- Opening Delimiter -

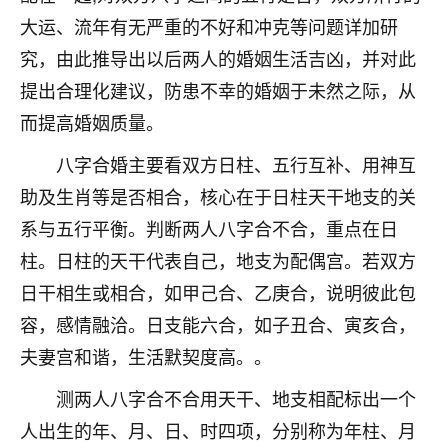
不由人！
大运、流年有无严重的不好和冲克等问题详加研
究，由此推导出以后两人的婚姻生活吉凶，并对此
9
1天前 来自四川
提出合理化建议，防患不幸的婚姻于未然之际，从
金白水清
而提高婚姻质量。
我也想找老师看看，有没有人给个联系方式的啊？
八字合婚主要看双方日柱、五行互补、用神互
鹿森
：慧来老师微信：gjsy0624
助及生肖等是否相合，核心在于日柱天干地支的关
系与五行平衡。判断两人八字合不合，重点在日
12
1天前 来自江西
柱。日柱的天干代表自己，地支为配偶宫。若双方
青春168
日干相生或相合，如甲己合、乙庚合，说明彼此包
我也想要，我也想要！
容，感情融洽。日支能六合，如子丑合、寅亥合，
15
2天前 来自山西
夫妻宫和谐，生活默契度高。。
Jessica李
测两人八字合不合用天干、地支相配标出一个
老师做不做超度法事？我想给我奶奶做超度，她今年
人出生的年、月、日、时四项，分别称为年柱、月
刚去世了。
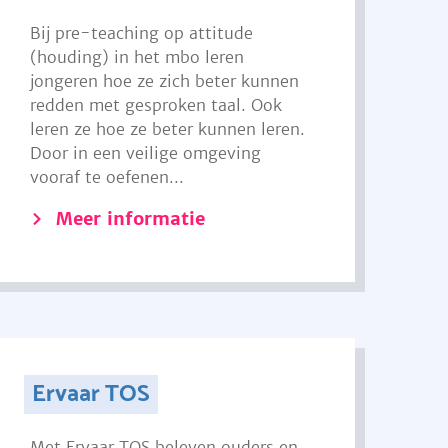
Bij pre-teaching op attitude
(houding) in het mbo leren
jongeren hoe ze zich beter kunnen
redden met gesproken taal. Ook
leren ze hoe ze beter kunnen leren.
Door in een veilige omgeving
vooraf te oefenen...
Meer informatie
Ervaar TOS
Met Ervaar TOS beleven ouders en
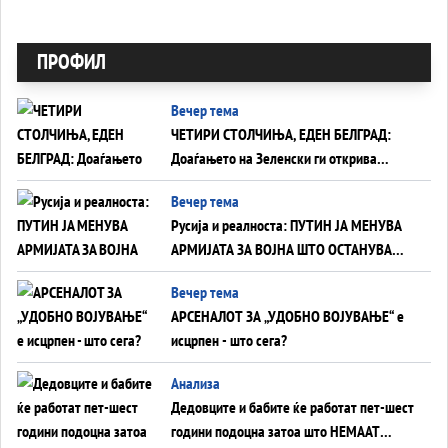
ПРОФИЛ
Вечер тема
ЧЕТИРИ СТОЛЧИЊА, ЕДЕН БЕЛГРАД:
Доаѓањето на Зеленски ги открива
тајните на политиката на балансирање
Вечер тема
на Вучиќ
Русија и реалноста: ПУТИН ЈА МЕНУВА
АРМИЈАТА ЗА ВОЈНА ШТО ОСТАНУВА
БЕЗ ФРОНТ
Вечер тема
АРСЕНАЛОТ ЗА „УДОБНО ВОЈУВАЊЕ“ е
исцрпен - што сега?
Анализа
Дедовците и бабите ќе работат пет-шест
години подоцна затоа што НЕМААТ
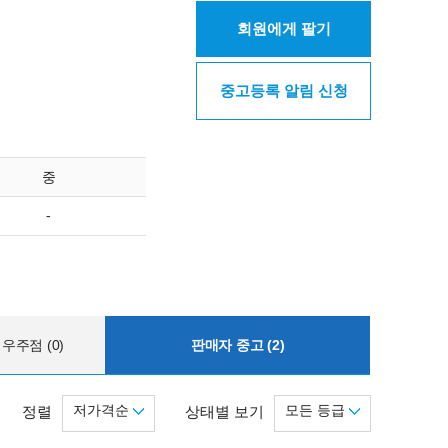
회원에게 팔기
중고등록 알림 신청
중
-
우주점 (0)
판매자 중고 (2)
저가격순
모든 등급
정렬
상태별 보기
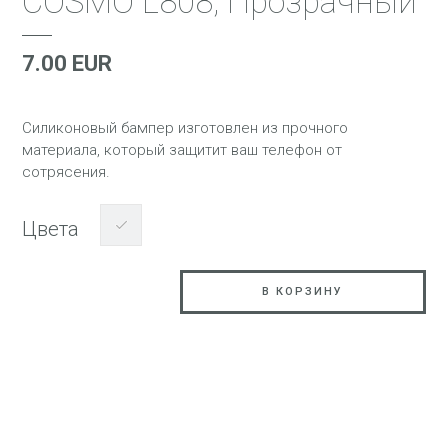
COSMO L808, Прозрачный
7.00 EUR
Силиконовый бампер изготовлен из прочного
материала, который защитит ваш телефон от
сотрясения.
Цвета
В КОРЗИНУ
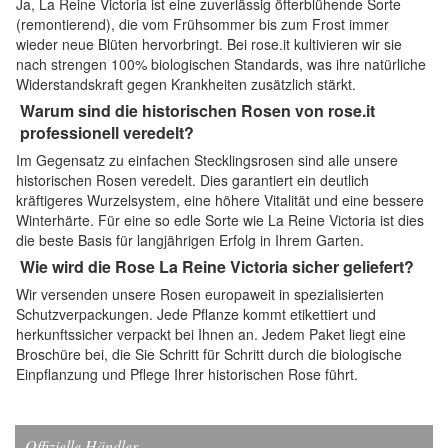
Ja, La Reine Victoria ist eine zuverlässig öfterblühende Sorte
(remontierend), die vom Frühsommer bis zum Frost immer
wieder neue Blüten hervorbringt. Bei rose.it kultivieren wir sie
nach strengen 100% biologischen Standards, was ihre natürliche
Widerstandskraft gegen Krankheiten zusätzlich stärkt.
Warum sind die historischen Rosen von rose.it
professionell veredelt?
Im Gegensatz zu einfachen Stecklingsrosen sind alle unsere
historischen Rosen veredelt. Dies garantiert ein deutlich
kräftigeres Wurzelsystem, eine höhere Vitalität und eine bessere
Winterhärte. Für eine so edle Sorte wie La Reine Victoria ist dies
die beste Basis für langjährigen Erfolg in Ihrem Garten.
Wie wird die Rose La Reine Victoria sicher geliefert?
Wir versenden unsere Rosen europaweit in spezialisierten
Schutzverpackungen. Jede Pflanze kommt etikettiert und
herkunftssicher verpackt bei Ihnen an. Jedem Paket liegt eine
Broschüre bei, die Sie Schritt für Schritt durch die biologische
Einpflanzung und Pflege Ihrer historischen Rose führt.
Offizielle Händler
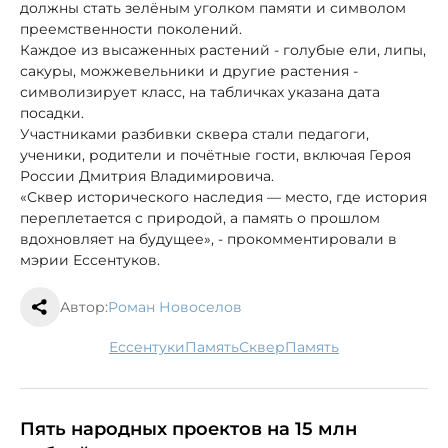
должны стать зелёным уголком памяти и символом
преемственности поколений.
Каждое из высаженных растений - голубые ели, липы,
сакуры, можжевельники и другие растения -
символизирует класс, на табличках указана дата
посадки.
Участниками разбивки сквера стали педагоги,
ученики, родители и почётные гости, включая Героя
России Дмитрия Владимировича.
«Сквер исторического наследия — место, где история
переплетается с природой, а память о прошлом
вдохновляет на будущее», - прокомментировали в
мэрии Ессентуков.
Автор:
Роман Новоселов
Ессентуки
память
сквер
память
Пять народных проектов на 15 млн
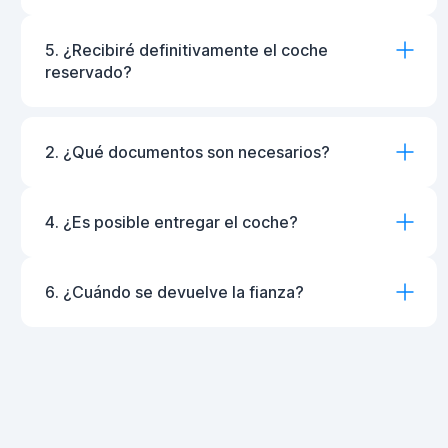
5. ¿Recibiré definitivamente el coche
reservado?
2. ¿Qué documentos son necesarios?
4. ¿Es posible entregar el coche?
6. ¿Cuándo se devuelve la fianza?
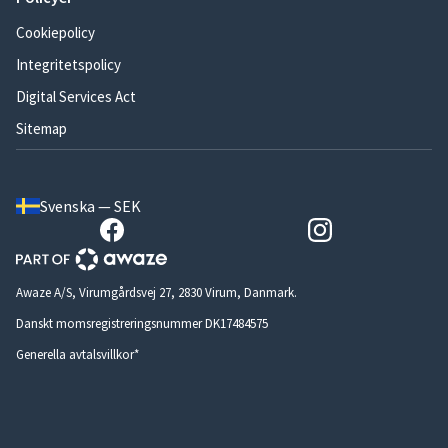
Cookiepolicy
Integritetspolicy
Digital Services Act
Sitemap
Svenska — SEK
Awaze A/S, Virumgårdsvej 27, 2830 Virum, Danmark.
Danskt momsregistreringsnummer DK17484575
Generella avtalsvillkor*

- Closing Delimiter -

Pull out every line of the records that contains the word "coche", copying each one in full.

◆ **Exercise answer**:
5. ¿Recibiré definitivamente el coche
4. ¿Es posible entregar el coche?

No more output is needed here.